What’s the quickest way to raise money for charity? How about tricking your best friend into eating questionable meat products? If lies + processed chicken = $$$, then Anthony Bourdain is freakin’ Warren Buffet, because he tricked Eric Ripert into eating a Chicken McNugget in order to both be mocked by an auditorium full of people and raise money for Hurricane Sandy relief.
At Shame On Sandy, a megastar dinner-slash-celebrity talent show, headliners Ripert and Bourdain managed to steal the show from everyone else (including Gail Simmons’ dramatic poetry reading, Mario Batali’s William Tell impersonation, and Sir Patrick Stewart’s monologue about a “mom-and-pop bistro” he discovered called Subway). Being the Best Friends That They Are, the two had a blindfolded taste test contest on stage, in which they attempted to identify, using only their palate, what their Best Friend made them eat.
Ripert, ever the Frenchman, asked Bourdain to identify whether he was drinking a red or white wine, and surprisingly, Bourdain could — even going so far as to ID the grapes used in each wine. In return, Bourdain, ever the degenerate, set two items in front of Ripert. As The Daily Meal recapped:
After reaching into a bowl and sampling the first item, Ripert admitted that he had no idea what he was eating. “There is crystallized sugar, and it tastes a little like cotton candy,” he said. Bourdain then told him that he was eating Captain Crunch, and asked him, “How can you smoke marijuana and not know what Captain Crunch is?”
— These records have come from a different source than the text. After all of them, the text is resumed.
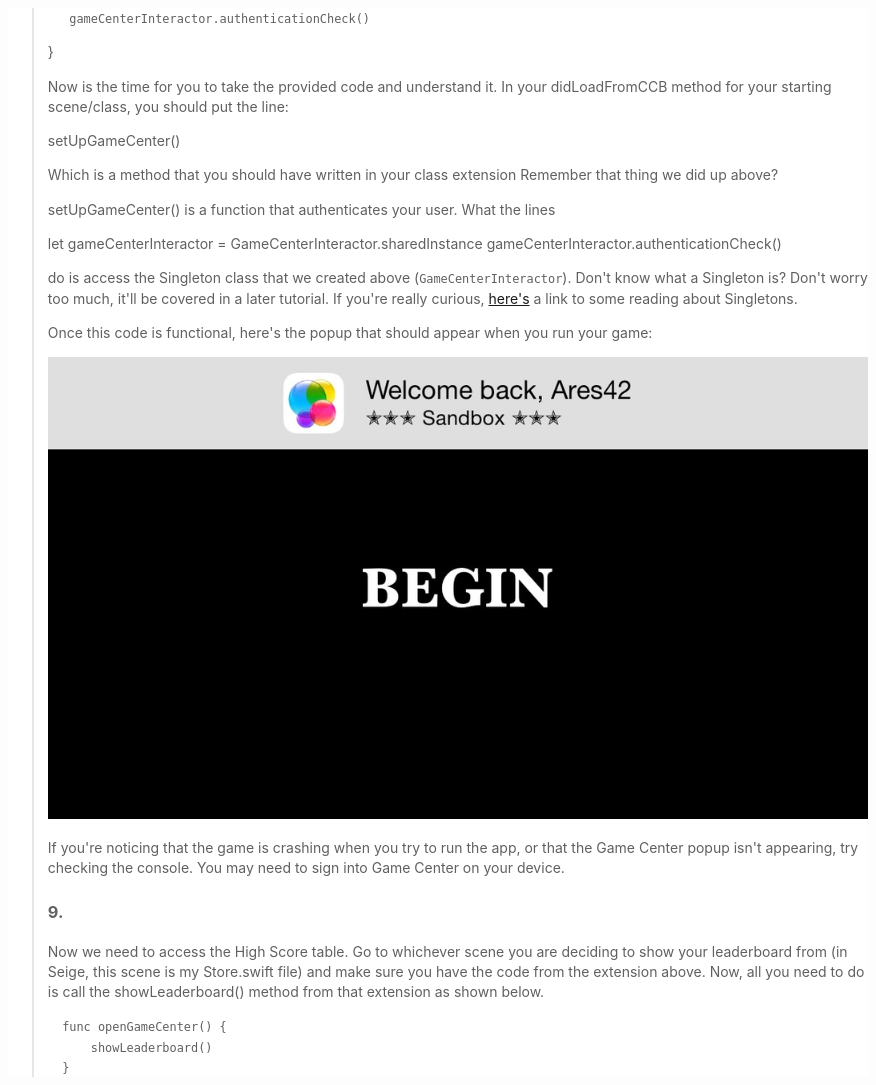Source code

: >        gameCenterInteractor.authenticationCheck()
>        
>    }
>
>Now is the time for you to take the provided code and understand it. In your didLoadFromCCB method for your starting scene/class, you should put the line:
>
>    setUpGameCenter() 
>    
>Which is a method that you should have written in your class extension Remember that thing we did up above? 
>
>setUpGameCenter() is a function that authenticates your user. What the lines     
>    
>    let gameCenterInteractor = GameCenterInteractor.sharedInstance
>    gameCenterInteractor.authenticationCheck()
>
>do is access the Singleton class that we created above (`GameCenterInteractor`). Don't know what a Singleton is? Don't worry too much, it'll be covered in a later tutorial. If you're really curious, [here's](https://thatthinginswift.com/singletons/) a link to some reading about Singletons.
>
>Once this code is functional, here's the popup that should appear when you run your game:
>
>![code](Screenshots/IMG_6857.jpg)
>
>If you're noticing that the game is crashing when you try to run the app, or that the Game Center popup isn't appearing, try checking the console. You may need to sign into Game Center on your device.
>
>
>### 9.
>Now we need to access the High Score table. Go to whichever scene you are deciding to show your  leaderboard from (in Seige, this scene is my Store.swift file) and make sure you have the code from the extension above. Now, all you need to do is call the showLeaderboard() method from that extension as shown below.
>
>       func openGameCenter() {
>           showLeaderboard()
>       }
“I have no recollection,” Ripert coyly replied.
And then this happened:
[Credit: Harris Doran]
Somehow, only Anthony Bourdain could mix generous philanthropy with being a sadistic fucker, but it worked: the event raised $42,150, which will be donated to the Mayor’s Fund to Advance New York City. The next charity event will raise money to help Ripert get over his PTSD, or palate traumatic stress disorder, from this tragedy.